### Selected passage
What do we know about ##m, n ##? Right iverses certainly exist [in fact, there's a whole family of such right inverses] when there are more columns than rows and the matrix ##A## has a full row rank.

The Rank-Nullity theorem provides a solution.
 
nuuskur said:
You should be more precise in your expression. The fact that you have a map ##\mathbb R^n\to\mathbb R^m ## doesn't imply it's surjective.

What do we know about ##m, n ##? Right iverses certainly exist [in fact, there's a whole family of such right inverses] when there are more columns than rows and the matrix ##A## has a full row rank.

The Rank-Nullity theorem provides a solution.
The Rank-Nullity theorem seems to tell me that ##\text{nullity}(A) = n-m>0##. But I don't see how this helps me
 
my general approach is to make use of orthogonality for these things -- it is a much cleaner cut than general linear independence. Since we are in reals, consider using gram-schmidt and get:

##\mathbf A = \mathbf{T V}^T##

(this is an atypical factorization but one I used in another of your threads recently), or more typically:

##\mathbf A^T = \mathbf{Q R}##, hence ##\mathbf A = \Big(\mathbf R^T \mathbf Q^T \Big)##.

### Instruction 1
In the forum thread on right inverses, which procedure does the reply suggest using because the setting is the reals?
### Instruction 2
Please quote the forum thread on right inverses word for word, starting at "(this is an" and ending at "R^T \mathbf Q^T \Big)##.".

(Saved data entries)
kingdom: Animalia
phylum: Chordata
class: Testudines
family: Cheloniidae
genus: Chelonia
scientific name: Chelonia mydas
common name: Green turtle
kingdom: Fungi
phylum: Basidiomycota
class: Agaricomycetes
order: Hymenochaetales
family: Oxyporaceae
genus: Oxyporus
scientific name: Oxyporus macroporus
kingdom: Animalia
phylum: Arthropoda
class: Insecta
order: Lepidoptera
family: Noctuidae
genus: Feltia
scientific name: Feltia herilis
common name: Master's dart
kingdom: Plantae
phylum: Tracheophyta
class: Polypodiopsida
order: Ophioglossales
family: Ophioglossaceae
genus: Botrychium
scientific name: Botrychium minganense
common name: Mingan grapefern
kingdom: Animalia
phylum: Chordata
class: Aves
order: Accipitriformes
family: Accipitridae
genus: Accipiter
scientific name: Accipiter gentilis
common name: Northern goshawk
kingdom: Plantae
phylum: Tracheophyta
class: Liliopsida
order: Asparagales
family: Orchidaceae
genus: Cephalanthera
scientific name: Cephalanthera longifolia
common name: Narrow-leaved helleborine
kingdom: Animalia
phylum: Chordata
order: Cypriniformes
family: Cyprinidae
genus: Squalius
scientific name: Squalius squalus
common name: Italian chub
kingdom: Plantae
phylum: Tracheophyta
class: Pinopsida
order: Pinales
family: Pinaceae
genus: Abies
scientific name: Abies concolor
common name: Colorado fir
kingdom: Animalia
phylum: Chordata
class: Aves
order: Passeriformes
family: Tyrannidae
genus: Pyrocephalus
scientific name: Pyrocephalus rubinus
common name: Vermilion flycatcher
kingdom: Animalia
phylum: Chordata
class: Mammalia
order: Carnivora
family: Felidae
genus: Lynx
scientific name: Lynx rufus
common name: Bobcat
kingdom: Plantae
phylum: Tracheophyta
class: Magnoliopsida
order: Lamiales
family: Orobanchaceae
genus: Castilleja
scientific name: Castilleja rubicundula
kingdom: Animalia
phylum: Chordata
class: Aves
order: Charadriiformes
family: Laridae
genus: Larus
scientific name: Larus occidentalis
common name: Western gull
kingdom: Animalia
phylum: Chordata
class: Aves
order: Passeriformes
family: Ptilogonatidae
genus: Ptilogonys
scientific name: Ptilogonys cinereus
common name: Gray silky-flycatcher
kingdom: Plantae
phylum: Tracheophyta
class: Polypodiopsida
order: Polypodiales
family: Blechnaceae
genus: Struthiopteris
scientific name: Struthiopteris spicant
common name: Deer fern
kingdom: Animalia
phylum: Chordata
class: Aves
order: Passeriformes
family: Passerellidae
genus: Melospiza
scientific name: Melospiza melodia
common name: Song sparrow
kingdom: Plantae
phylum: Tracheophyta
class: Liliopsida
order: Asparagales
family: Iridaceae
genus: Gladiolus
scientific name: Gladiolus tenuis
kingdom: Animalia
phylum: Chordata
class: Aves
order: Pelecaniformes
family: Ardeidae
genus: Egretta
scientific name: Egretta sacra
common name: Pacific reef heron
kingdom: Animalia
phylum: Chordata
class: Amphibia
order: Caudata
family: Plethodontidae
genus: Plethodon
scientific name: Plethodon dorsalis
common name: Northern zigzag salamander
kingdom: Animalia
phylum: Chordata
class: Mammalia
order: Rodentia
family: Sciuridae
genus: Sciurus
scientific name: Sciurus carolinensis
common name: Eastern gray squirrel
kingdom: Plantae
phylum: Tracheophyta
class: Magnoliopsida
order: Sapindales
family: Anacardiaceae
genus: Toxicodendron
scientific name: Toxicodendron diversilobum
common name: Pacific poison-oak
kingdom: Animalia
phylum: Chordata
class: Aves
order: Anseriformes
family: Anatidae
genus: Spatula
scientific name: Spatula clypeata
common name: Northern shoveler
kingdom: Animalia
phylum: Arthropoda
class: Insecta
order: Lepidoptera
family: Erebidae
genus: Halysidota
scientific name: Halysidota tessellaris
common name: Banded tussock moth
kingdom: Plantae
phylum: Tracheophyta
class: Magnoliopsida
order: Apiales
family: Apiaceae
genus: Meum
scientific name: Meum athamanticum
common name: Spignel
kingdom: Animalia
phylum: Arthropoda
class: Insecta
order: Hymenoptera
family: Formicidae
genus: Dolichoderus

### Exercise solution 1
Gram-Schmidt.

### Exercise solution 2
(this is an atypical factorization but one I used in another of your threads recently), or more typically:

##\mathbf A^T = \mathbf{Q R}##, hence ##\mathbf A = \Big(\mathbf R^T \mathbf Q^T \Big)##.